● EXERCISE AIM:
Using the records below, count the lines containing "针对学生" and give only the total.

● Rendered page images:
· · ·

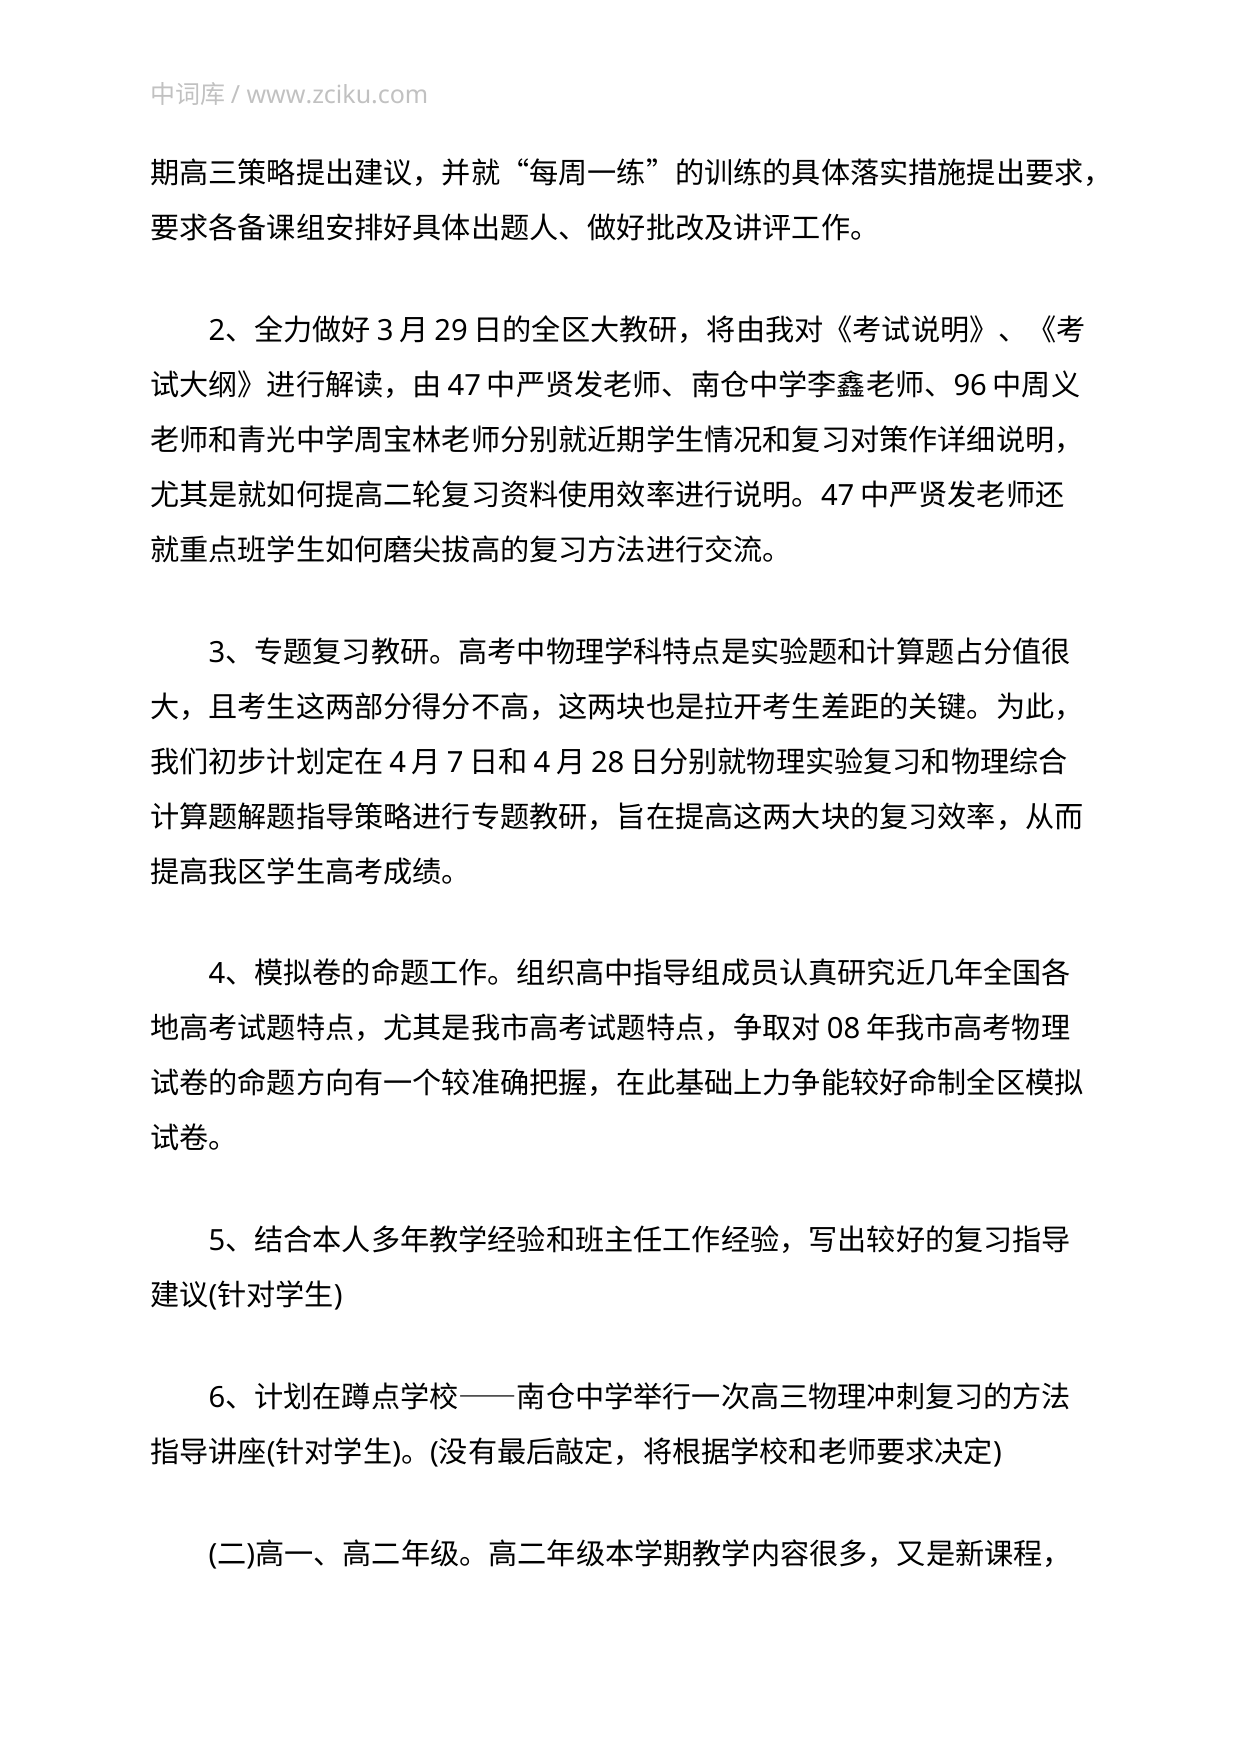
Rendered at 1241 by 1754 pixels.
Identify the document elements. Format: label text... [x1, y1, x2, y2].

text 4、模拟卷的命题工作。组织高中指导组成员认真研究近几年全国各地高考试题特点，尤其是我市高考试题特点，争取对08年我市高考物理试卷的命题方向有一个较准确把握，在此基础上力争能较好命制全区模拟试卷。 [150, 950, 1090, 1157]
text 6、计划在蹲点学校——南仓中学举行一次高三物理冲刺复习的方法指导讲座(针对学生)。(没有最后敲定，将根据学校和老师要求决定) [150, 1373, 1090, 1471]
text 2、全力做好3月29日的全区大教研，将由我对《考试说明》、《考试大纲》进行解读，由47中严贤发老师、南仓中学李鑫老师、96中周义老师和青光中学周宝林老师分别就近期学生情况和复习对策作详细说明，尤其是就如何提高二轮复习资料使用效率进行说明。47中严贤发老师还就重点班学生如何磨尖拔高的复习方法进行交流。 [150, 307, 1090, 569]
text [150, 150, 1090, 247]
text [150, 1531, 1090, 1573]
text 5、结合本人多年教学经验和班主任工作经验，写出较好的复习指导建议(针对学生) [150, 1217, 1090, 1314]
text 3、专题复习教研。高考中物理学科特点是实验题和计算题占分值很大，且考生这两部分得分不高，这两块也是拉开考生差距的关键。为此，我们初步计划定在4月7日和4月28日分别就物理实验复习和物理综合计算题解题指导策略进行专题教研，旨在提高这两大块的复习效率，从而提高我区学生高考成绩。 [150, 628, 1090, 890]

· · ·

● RESULT:
2